Этот голос! Внутри Атайи все зашевелилось, захотелось окончательно пробудиться и встать, несмотря на гнетущую вялость, которая приковывала ее к земле, словно захоронив под огромным сугробом. Она слышала его во снах и не надеялась услышать снова.
— Не ищи меня, пока не стемнеет, — тихо пробормотала женщина, потом попрощалась, шаги стали удаляться по песку.
Вскоре шипение горячего жира стихло, в кружку, булькая, перелилась жидкость. Атайя почувствовала, как по ее руке прошлась грубая ткань: он сел рядом завтракать. Бекон… роскошный запах вывел ее из онемения, живот забурчал от зависти. Она попыталась вспомнить, когда последний раз ела, но не смогла. В голове мало что осталось. Холодный ветер, запертая келья, ярость. Такая сильная ярость…
Каждая нервная клетка мозга пробудилась и покалывала, словно отходящее от обледенения тело. Слабые мышцы стонали, каждый в отдельности и все вместе, будто она слишком долго несла непомерную ношу. Однако боль постепенно приводила ее в чувство, и девушка подсознательно понимала целебную природу недомогания, которое не опасно, потому что скоро пройдет.
Атайя попытал ась открыть глаза в неимоверном стремлении увидеть, убедиться, что все происходит наяву, а не порождено коварным воображением. Веки не поднимались, их скрепляли высохшие слезы, но она напрягла глаза так сильно, что проступили новые капельки, и цель была тотчас достигнута.
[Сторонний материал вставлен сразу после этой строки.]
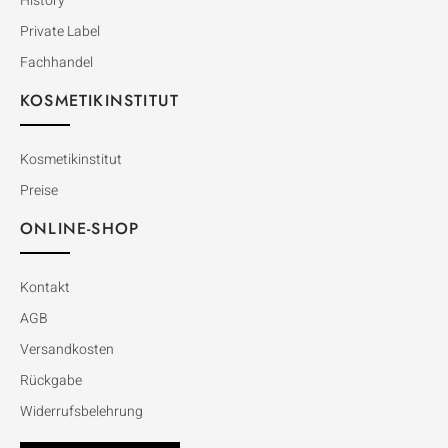
History
Private Label
Fachhandel
KOSMETIKINSTITUT
Kosmetikinstitut
Preise
ONLINE-SHOP
Kontakt
AGB
Versandkosten
Rückgabe
Widerrufsbelehrung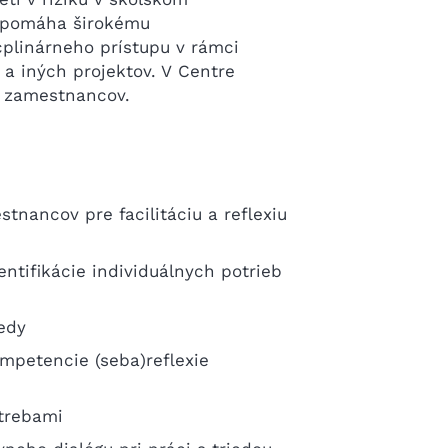
 napomáha širokému
plinárneho prístupu v rámci
a iných projektov. V Centre
h zamestnancov.
nancov pre facilitáciu a reflexiu
ntifikácie individuálnych potrieb
edy
ompetencie (seba)reflexie
otrebami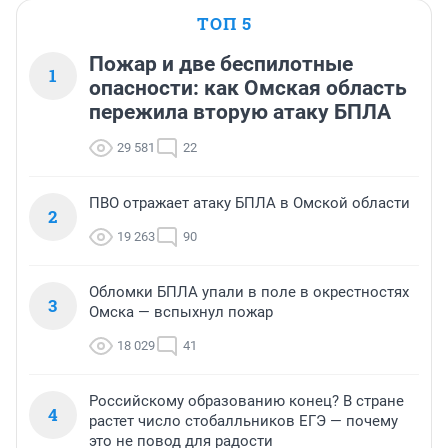
ТОП 5
Пожар и две беспилотные
1
опасности: как Омская область
пережила вторую атаку БПЛА
29 581
22
ПВО отражает атаку БПЛА в Омской области
2
19 263
90
Обломки БПЛА упали в поле в окрестностях
3
Омска — вспыхнул пожар
18 029
41
Российскому образованию конец? В стране
4
растет число стобалльников ЕГЭ — почему
это не повод для радости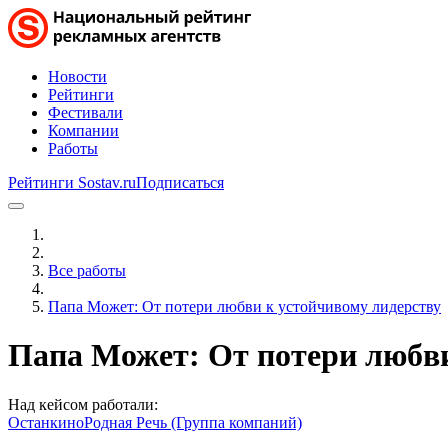
Новости
Рейтинги
Фестивали
Компании
Работы
Рейтинги Sostav.ru
Подписаться
Все работы
Папа Может: От потери любви к устойчивому лидерству
Папа Может: От потери любви
Над кейсом работали:
Останкино
Родная Речь (Группа компаний)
Появился расплывчатый вид, словно она смотрела через плохое стекло, но даже по затуманенной картине стало ясно, что она не в заточении и рядом не невеста Божья, пришедшая сопроводить ее на отпущение грехов.
Не сон. Не может это быть сном. Мужчина рядом такой натуральный. Смотрит на огонь и задумчиво потягивает эль из помятой оловянной кружки. Светлая челка ниспадает на глаза подобно водопаду. Он точно такой же, каким Атайя его помнила, разве что несколько измученный и потрепанный. Из-за маленьких морщинок на недавно гладкой коже у него до жалости безрадостный вид.